Jacking other people’s beats, flows and rhymes has become a staple in the rap world. The Dean’s List, however, makes a point to make its music as distinctive as possible.
“We don’t try to sound like anything, so when the production comes together, it’s all over the place sometimes,” says DJ Mendoza, who is joined in The Dean’s List by rapper Sonny Shotz and DJ-mixer Mik Beats. “We’re always expanding what we started with and taking it from there.”
True to its word, the Boston-based trio’s "The Drive In” mixtape features beats with acoustic guitar, French language samples, brassy horn selections, electronic flourishes and boom bap slap. It’s exactly the type of diverse, disparate and unexpected sonic mélange that excites Sonny Shotz when he writes his raps.

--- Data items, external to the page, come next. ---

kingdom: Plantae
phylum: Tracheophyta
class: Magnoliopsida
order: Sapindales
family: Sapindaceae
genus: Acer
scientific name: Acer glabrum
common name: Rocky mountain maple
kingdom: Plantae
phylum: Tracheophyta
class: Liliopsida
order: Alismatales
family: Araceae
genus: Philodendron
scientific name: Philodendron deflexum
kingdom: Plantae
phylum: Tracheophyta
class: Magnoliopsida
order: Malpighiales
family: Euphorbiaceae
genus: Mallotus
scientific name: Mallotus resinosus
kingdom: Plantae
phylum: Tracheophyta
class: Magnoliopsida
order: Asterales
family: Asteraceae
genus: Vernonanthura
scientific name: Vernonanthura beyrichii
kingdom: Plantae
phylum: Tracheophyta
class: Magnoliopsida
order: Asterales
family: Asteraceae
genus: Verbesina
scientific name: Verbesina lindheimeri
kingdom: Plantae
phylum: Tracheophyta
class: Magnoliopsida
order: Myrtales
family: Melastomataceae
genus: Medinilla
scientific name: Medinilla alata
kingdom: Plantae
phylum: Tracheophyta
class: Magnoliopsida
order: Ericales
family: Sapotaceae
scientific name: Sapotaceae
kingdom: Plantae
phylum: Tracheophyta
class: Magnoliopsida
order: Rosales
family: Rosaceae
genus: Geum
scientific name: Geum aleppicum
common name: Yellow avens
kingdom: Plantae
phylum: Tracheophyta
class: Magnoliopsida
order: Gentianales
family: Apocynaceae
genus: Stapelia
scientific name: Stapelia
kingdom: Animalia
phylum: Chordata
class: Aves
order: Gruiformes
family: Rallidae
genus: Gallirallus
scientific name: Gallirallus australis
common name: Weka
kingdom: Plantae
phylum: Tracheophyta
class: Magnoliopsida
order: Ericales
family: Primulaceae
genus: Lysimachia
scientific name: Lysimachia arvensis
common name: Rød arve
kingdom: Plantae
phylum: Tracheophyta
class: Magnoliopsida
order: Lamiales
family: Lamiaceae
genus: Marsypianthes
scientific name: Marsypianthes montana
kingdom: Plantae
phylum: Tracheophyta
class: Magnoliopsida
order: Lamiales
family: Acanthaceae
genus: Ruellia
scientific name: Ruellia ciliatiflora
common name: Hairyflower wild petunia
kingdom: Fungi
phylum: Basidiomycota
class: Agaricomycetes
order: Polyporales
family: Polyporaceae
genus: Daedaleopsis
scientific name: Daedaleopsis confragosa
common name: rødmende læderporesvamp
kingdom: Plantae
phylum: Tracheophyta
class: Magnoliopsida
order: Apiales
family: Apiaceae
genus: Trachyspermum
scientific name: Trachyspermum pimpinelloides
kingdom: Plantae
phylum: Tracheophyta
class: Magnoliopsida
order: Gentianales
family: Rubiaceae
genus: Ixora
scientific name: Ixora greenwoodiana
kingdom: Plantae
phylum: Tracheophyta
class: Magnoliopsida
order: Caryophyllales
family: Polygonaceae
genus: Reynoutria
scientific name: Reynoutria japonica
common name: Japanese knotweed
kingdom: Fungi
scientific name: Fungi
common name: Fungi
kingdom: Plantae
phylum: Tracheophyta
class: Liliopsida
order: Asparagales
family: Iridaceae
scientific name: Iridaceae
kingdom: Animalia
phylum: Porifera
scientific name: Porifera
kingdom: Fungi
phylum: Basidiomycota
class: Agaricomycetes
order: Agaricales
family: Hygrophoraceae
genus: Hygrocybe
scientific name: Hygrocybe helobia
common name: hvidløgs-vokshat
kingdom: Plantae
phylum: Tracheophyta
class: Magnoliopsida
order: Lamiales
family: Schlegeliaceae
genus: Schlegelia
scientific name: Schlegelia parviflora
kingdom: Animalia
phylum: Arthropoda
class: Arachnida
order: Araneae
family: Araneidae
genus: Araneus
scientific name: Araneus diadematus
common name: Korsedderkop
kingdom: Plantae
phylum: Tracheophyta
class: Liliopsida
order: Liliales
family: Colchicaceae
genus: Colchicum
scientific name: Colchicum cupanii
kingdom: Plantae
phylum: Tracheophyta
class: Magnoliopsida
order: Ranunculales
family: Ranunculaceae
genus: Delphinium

“I just don’t like feeling comfortable on a track,” the rapper says. “I like having to think about how I want to it sound. If the production is different than a lot of other stuff out there, I feel like if I’m rapping on it I have to match. It has to go hand in hand.”
The Dean’s List interesting musical approach comes from a few particular sources. For one, the group members listen to everything from classic rock to Top 40 radio, as well as rap, of course. They also draw from their musical education. Mendoza and Mik met while studying at Berkeley College of Music in Boston. Mendoza and Sonny Shotz, who attended the nearby The New England Institute of Art, went to high school together and joined forced with Mik in 2009 to form The Dean’s List.
Given their knowledge of music theory, Mendoza and Mik don’t necessarily create songs with the type of song structure typical of music made explicitly for the radio. “We don’t aim to have 16 measures of rapping, eight measures on a hook, another 16 [rapping],” Mendoza says. “Not every song has to have three verses of rapping. A lot of tracks we’re doing recently, maybe seven bars is the hook and there’s a breakdown. It’s kind of all over the place. We don’t ever want to force anything so that the song drags on.”
We don’t aim to have 16 measures of rapping, eight measures on a hook, another 16 [rapping].
Sonny agrees. Sometimes shorter songs are better. “If you have a song that’s a minute and 50 seconds and you got the message that you wanted to get out in that amount of time, why make it longer?” he says.
It’s this type of mentality that has earned The Dean’s List a loyal underground following since the 2010 release of its “Undeclared” mixtape. Since then, the group has toured extensively, released “The Drive In” and drawn the interest of some major labels.
But The Dean’s List isn’t rushing into getting a record deal. They’re on their own schedule and enjoying the freedom that comes with being independent.
“Something that really is important to us is creativity with our music,” DJ Mendoza says, “and making sure we have complete control over that 200 percent of the time.”